Unter diesen identifizierten Genen sticht ALDOB (Aldolase B) als dasjenige mit der stärksten Korrelation zum erhöhten HbA1c hervor. Da ALDOB ein Marker für Betazellvorläufer ist, könnte seine Überexpression als Zeichen dafür interpretiert werden, dass bei T2D reife Betazellen in ein unreifes Differenzierungsstadium zurückfallen, oder dass sich ein Kompartiment, das einer lebenslangen Nische von unreifen Betazellen entspricht, welche in erwachsenen Mäusen identifiziert wurde, als potenzielle kompensatorische Quelle neuer Betazellen ausdehnt. "Die in dieser Studie verwendete umfassende, unvoreingenommene Proteomanalyse bestätigte die stärkere Expression von ALDOB und zeigte darüber hinaus, dass das Expressionsprofil von Inselzellen bei Personen mit T2D sehr divergent ist, im Vergleich zu dessen bemerkenswerter Homogenität in Inselzellen von nicht-diabetischen Personen. Eine Rückbildung der Betazellen in Richtung eines entdifferenzierten Zustands, der einer linearen Bahn folgt, die ihren Entwicklungsweg bis zur Reifung oder ihre Transdifferenzierung in andere Inselzelltypen rekapituliert, scheint daher weniger wahrscheinlich als eine disharmonische Lockerung der Beschränkungen der Genexpression", erklärt Andreas Brunner, Doktorand im Labor von Prof. Matthias Mann am Max-Planck-Institut für Biochemie. Proteomics-Studien bestätigten die in den Transkriptomanalysen gefundenen Veränderungen in der mitochondrialen und Transkriptions-/Translationsmaschinerie. Ein Ansatz für weitere Forschung ist die Erkenntnis, dass in Betazellen von T2D-Patienten die Acetylierung von Histonproteinen, die die Verpackung der DNA und die Genexpression kontrollieren, erhöht ist.

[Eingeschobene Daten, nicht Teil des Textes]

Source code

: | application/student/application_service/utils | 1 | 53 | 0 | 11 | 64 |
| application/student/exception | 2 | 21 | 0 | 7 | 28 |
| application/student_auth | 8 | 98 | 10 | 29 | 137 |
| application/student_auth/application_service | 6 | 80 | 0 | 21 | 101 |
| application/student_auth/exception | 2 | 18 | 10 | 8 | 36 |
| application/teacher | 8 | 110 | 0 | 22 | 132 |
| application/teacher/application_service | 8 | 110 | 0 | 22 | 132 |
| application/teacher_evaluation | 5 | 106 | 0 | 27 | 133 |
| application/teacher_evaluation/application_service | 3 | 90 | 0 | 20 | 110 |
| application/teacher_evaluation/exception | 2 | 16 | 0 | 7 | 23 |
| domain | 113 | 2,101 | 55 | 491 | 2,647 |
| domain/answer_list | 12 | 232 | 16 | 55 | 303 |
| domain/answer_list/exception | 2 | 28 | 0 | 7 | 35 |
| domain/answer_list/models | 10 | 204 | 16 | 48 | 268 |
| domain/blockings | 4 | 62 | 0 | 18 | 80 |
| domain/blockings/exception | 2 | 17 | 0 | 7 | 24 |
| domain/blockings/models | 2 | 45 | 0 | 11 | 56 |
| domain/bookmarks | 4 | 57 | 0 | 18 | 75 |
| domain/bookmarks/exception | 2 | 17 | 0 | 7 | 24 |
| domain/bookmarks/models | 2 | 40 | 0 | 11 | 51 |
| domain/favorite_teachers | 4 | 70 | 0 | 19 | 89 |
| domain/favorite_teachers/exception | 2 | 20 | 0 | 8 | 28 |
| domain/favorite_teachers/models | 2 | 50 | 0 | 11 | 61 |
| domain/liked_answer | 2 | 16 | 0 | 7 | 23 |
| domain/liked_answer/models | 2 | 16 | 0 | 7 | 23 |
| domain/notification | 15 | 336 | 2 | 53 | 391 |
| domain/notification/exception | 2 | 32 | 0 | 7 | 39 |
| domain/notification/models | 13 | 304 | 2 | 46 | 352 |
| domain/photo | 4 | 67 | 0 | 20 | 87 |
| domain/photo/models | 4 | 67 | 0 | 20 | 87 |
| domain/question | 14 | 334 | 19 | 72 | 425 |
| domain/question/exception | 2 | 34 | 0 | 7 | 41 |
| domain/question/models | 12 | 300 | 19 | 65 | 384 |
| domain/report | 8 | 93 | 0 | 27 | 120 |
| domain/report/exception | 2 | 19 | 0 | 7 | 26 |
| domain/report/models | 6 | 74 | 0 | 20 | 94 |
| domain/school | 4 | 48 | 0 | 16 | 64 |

Dieses Projekt wurde u.a. von der Innovative Medicines Initiative 2 Joint Undertaking RHAPSODY und dem Deutschen Zentrum für Diabetesforschung (DZD e.V.) gefördert.

Original-Publikation:
Wigger L et al.: Multi-omics profiling of living human pancreatic islet donors reveals heterogeneous beta cell trajectories toward type 2 diabetes. Nature Metabolism. doi:10.1038/s42255-021-00420-9
 

Das Paul-Langerhans-Institut des Helmholtz-Zentrums München am Universitätsklinikum Carl Gustav Carus und der Medizinischen Fakultät der TU Dresden (PLID) leistet einen entscheidenden Beitrag zum besseren Verständnis der Krankheitsmechanismen und zur Erforschung neuer Therapiemöglichkeiten. Das Institut ist Gründungspartner des Deutschen Zentrums für Diabetesforschung (DZD e.V.) und seit Januar 2015 Satelliteninstitut des Helmholtz Zentrums München. Die Arbeit im DZD-Netzwerk ermöglicht Forschungsprojekte in viel größerem Umfang, sowohl im Bereich der Grundlagenforschung durch interdisziplinäre Ansätze als auch im Bereich der klinischen Studien.